The pigeons used in the project were quietly returned to Skinner's laboratory although later testing showed that they recalled their training even after six years.  B.F. Skinner was impressed enough by the pigeons' performance to continue using them for his operant conditioning research.  Since pigeons behaved more rapidly than rats, he regarded them as ideal research subjects in exploring new reinforcement principles.  As he would later write, "the research that I described in The Behavior of Organisms appeared in a new light. It was no longer merely an experimental analysis. It had given rise to a technology."  Although his later attempts at commercializing operant conditioning technology (including a baby tender that he had developed for his infant daughter, Deborah) had mixed success,  his contributions to psychology are legendary.

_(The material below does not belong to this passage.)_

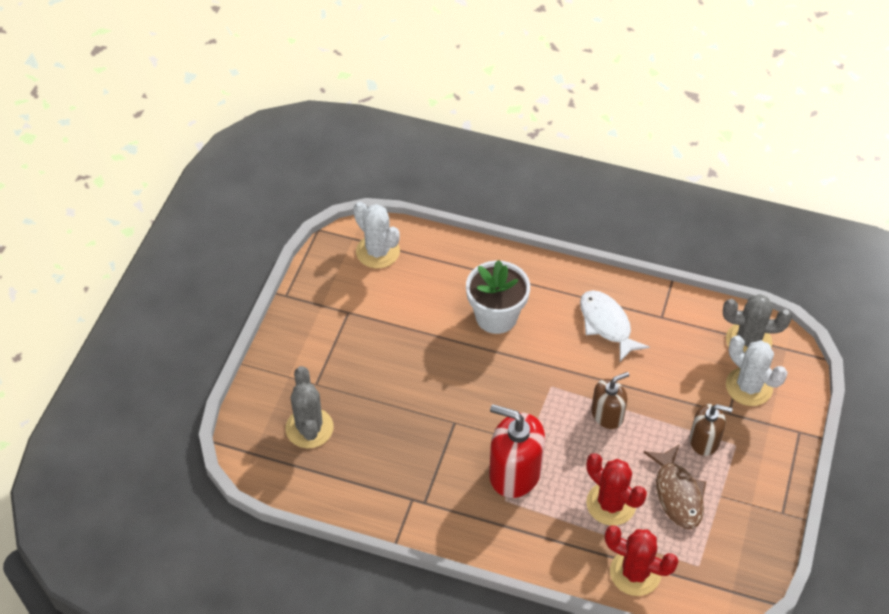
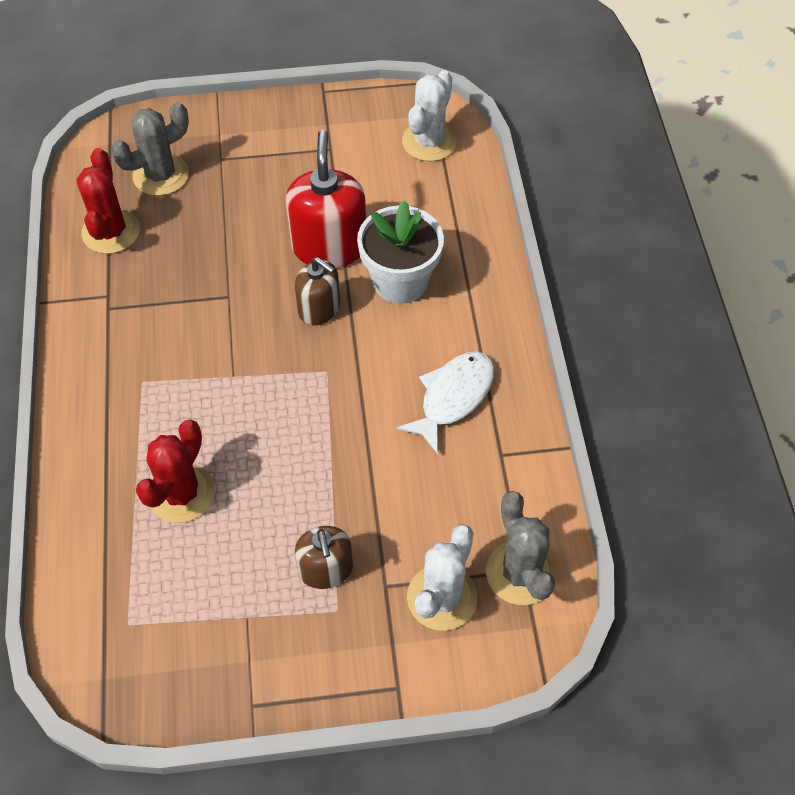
camera: 65 degrees right, 5 degrees up
(515, 473) = (184, 378): red soap dispenser -> red soap dispenser (329, 246)
(607, 414) = (313, 445): brown soap dispenser -> brown soap dispenser (319, 308)
(635, 573) = (90, 553): red cactus -> red cactus (111, 232)
(677, 494) = (227, 564): brown fish -> none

Although World War 2 ended without help from Skinner's pigeons, military interest was briefly revived in 1948 under the name Project Orcon (for "organic control").  The new proposal involved attaching gold electrodes to the beaks of trained pigeons which would then strike a semi-conducting plate to guide missiles to their targets.  Once again, this project was scrapped in 1953 since advances in electronic guidance systems made pigeon-based systems obsolete.  

Military projects involving trained animals still attract some interest although their track record seems spotty at best.  Use of trained dolphins to carry mines to attack enemy warships appear to have been quietly abandoned following the breakup of the Soviet Union (and the trained dolphins were later sold to Iran).  Training seals and sea lions to locate mines appears to be more successful and trained bomb-sniffing dogs are regularly used in Iraq and Afghanistan.  The Dickin Medal is still awarded to animals whose military service helps save lives.   While Project Pigeon never actually got off the ground (sorry), the use of animals in warfare will likely continue so long as the need remains.